The real Cunanan, hidden behind layers of his own lies, has never been easy to find. Though he liked to tell people he was the son of a wealthy Philippine sugar-plantation owner, his father Modesto, born in the Philippines, was a U.S. Navy veteran who later became a stockbroker. The youngest of four children, Cunanan grew up in middle-class Rancho Bernardo, Calif., a San Diego suburb. At the elite Bishop's School in La Jolla, he was popular and a little outrageous. Openly gay as a teenager, he once showed up at a school function in a red patent-leather jumpsuit that he said was a gift from his much older date.

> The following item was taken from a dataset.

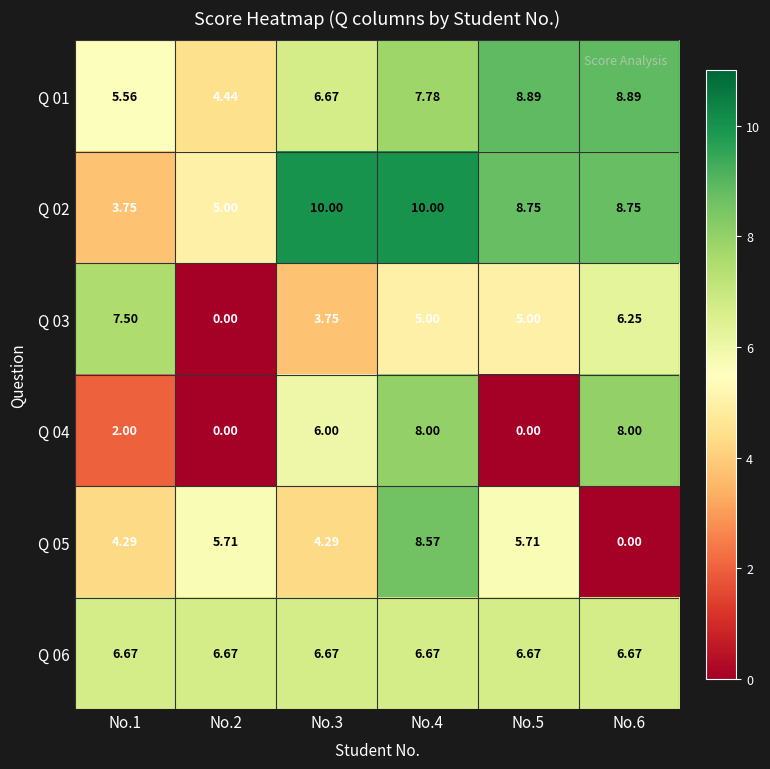

Is the value of Q 04 at No.1 greater than the value of Q 06 at No.1?

No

After graduating in 1987--and being voted by his classmates "Most Likely Not to Be Forgotten"--Cunanan moved on to the University of California at San Diego, where he majored in history. During his freshman year, his world fell apart. According to court papers filed last year by Cunanan's mother MaryAnn, who was then seeking a legal separation, Andrew's father fled to the Philippines in 1988 because he was about to be arrested for "misappropriating" $106,000 from his stock-brokerage business. (San Diego police say they have no record of a charge against him.) Though for the next six years Modesto sent MaryAnn his $900-a-month Navy pension, she says he stopped in late 1995. Forced onto welfare and food stamps, she moved to Eureka, Ill., to be near another son, Christopher, and to settle in public housing. About a month ago, Cunanan's mother returned quietly to National City, Calif., a working-class suburb of San Diego.

When his father took off, Cunanan dropped out of college and joined him briefly in the Philippines. In her court papers, his mother says he came back because he could not stand his father's living conditions. In the Philippine town of Plaridel, where Modesto lives now, he was questioned last week by Philippine police, who wanted to know if his son had tried to contact him lately. They say he insisted that his boy was not Versace's killer. "My son is not like that," the elder Cunanan told them. "He had a Catholic upbringing. He was an altar boy."